As with so many major forex pairs, the past few sessions have shown a lack of real direction.
For Dollar/Yen though, the overall bias is still towards the downside.
The three and a half month downtrend is now falling at 105.90 today, whilst Dollar/Yen has struggled to overcome 105.50 for the past few sessions.
It still points towards using near term rallies as a chance to sell for pressure on 104.90. We also favour an eventual downside break. The resistance around 106.00/106.10 is growing.
The hourly chart shows hourly RSI consistently faltering around 60, which at best means consolidation in the past few days. A move above 105.60 could be an early sign of recovery, but we would still expect a rally to falter fairly quickly.
Markets continue to trade with a lack of certainty as newsflow of major macro factors remain on a knife edge.
However, slight chinks of light over the weekend are generating a mild positive risk bias this morning.

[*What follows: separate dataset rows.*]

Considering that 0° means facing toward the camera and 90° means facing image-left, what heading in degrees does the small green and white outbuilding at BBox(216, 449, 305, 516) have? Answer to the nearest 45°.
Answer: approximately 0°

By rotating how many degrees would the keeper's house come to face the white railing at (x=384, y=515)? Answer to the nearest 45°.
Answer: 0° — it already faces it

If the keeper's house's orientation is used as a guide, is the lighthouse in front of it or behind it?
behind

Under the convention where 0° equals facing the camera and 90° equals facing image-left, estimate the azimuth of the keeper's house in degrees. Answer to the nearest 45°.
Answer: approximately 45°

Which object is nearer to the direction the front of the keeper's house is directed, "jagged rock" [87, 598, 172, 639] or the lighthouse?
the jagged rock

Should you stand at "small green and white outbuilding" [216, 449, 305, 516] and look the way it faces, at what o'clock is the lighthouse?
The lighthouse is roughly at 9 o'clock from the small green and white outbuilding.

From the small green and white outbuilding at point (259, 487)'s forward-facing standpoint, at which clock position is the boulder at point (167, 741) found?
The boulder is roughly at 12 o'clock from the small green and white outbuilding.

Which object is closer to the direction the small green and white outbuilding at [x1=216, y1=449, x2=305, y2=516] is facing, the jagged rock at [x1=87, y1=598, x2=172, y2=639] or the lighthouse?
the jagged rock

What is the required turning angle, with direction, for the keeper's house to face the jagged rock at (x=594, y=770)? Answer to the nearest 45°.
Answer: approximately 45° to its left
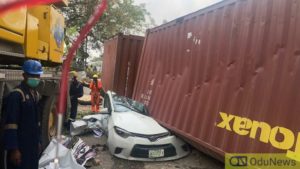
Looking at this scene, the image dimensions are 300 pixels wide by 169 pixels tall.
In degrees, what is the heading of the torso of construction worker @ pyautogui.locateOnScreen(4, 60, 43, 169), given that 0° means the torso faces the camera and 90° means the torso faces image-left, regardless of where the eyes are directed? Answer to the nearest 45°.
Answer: approximately 315°

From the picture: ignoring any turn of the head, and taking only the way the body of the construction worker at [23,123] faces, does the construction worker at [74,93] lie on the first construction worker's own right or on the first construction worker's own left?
on the first construction worker's own left

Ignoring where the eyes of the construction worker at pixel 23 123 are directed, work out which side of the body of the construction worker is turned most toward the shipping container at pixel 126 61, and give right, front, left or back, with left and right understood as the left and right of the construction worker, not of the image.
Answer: left
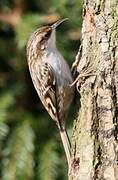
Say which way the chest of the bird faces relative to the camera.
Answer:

In one final attempt to break a deadlock on US fiscal support, Democrat House Speaker Pelosi gave a 48 hour deadline over the weekend.
It means that the next couple of days could generate elevated volatility on any announcements, but markets are taking this as a positive.
Furthermore, although no agreement has been reached yet between the EU and UK on a post-Brexit trade deal, there were suggestions over the weekend, that there could be changes to the controversial UK Internal Market Bill in order to ease the log-jam.
Sterling has ticked higher early today.
China’s Q3 GDP missed expectations (4.9% actual, versus 5.2% forecast), although other data for September (Retail Sales and Industrial Production) beat expectations to ease any negative aspect from the growth data.
Taking all that in, there is a very slight edge of positive bias to sentiment this morning. US yields are ticking higher, which is translating to marginal US dollar weakness (USD is still very much acting as a safe haven now).
US equity futures are taking a bit of a lead too, but this is coming to balance a disappointing drop into the close on Friday.